The Scottish five-piece-plus-one could do no wrong, from the introductory “Heard About You Last Night” onward. They made up for not having a distinctive front- or hypeman by incorporating the crowd into a visual lightshow that changed from song to song. “Friend of the Night” panned lighthouse-style searchlights over the audience; “Blues Hour” contrasted vocal segments and instrumental choruses by pathetic fallacy; and anyone with epilepsy would’ve been royally screwed during the bleeding tones and flashing floodlights of “I’m Jim Morrison, I’m Dead”.

Mogwai 3

However glorified Mogwai was, there were some serious blunders in their program, too. A bipolar delivery of “Blues Hour” recommended that the band stick to their characteristic instrumental-only sounds; Stuart Braithwaite’s guitar playing (and at one point, shredding) was first-rate for most of the night, but his vocals here were drowned out by the rest of the band, and pitchy regardless. There were moments in the show where the band slaughtered the venue’s audio system; “Jim Morrison” and “Remurdered” made the crowd’s ears bleed. The way the stage was set up, there were several band members’ backs to the audience during multiple songs, such as “Heard About You Last Night” and “Deesh”.

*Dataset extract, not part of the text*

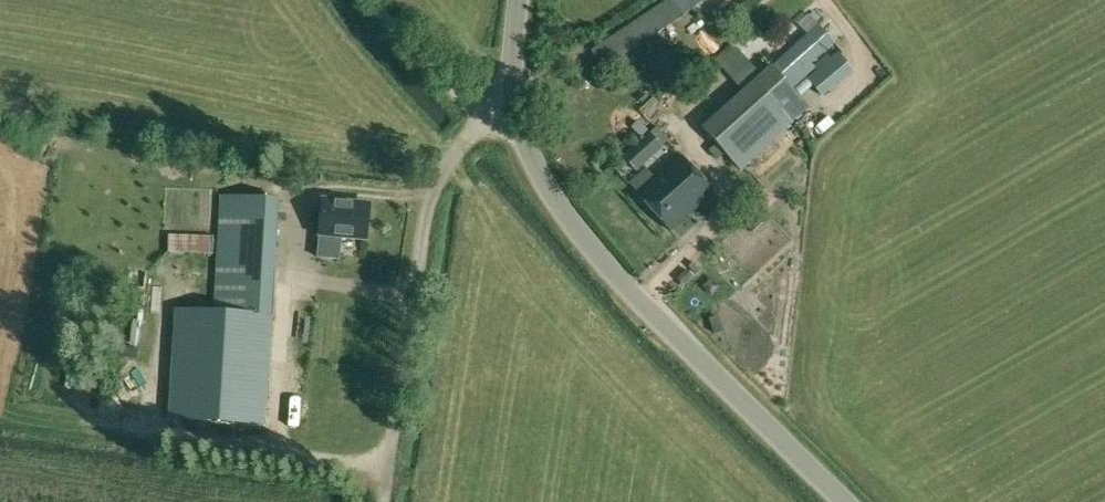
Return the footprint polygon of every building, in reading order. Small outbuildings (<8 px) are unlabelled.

With the audio, however, they mostly redeemed themselves within a minute or two, adjusting, scaling back, or in the case of “Mogwai Fear Satan,” simply entering a mellower movement of the piece. The mellowest part of the night might have been “Mexican Grand Prix,” which got everyone grooving in a consonant euphoria after a gradual, driven build in “Master Card”. The plus one Friday night was Luke Sutherland (Bows), who provided the violin melody on “Hunted by a Freak,” and additional tom pounding on “Deesh”. Guitarist John Cummings sported a red solo cup throughout.

Mogwai 4

Overall, Mogwai created an aesthetic, branding the stage as a live version of their latest album, Rave Tapes, and draping the audience in viscous guitar harmonies. If there were any instrumental post-rock band able to sell-out a mid-sized auditorium of 2500+ capacity on the same night as Disclosure, Lana Del Rey, and Surfer Blood, it’d be Mogwai. Kings, much?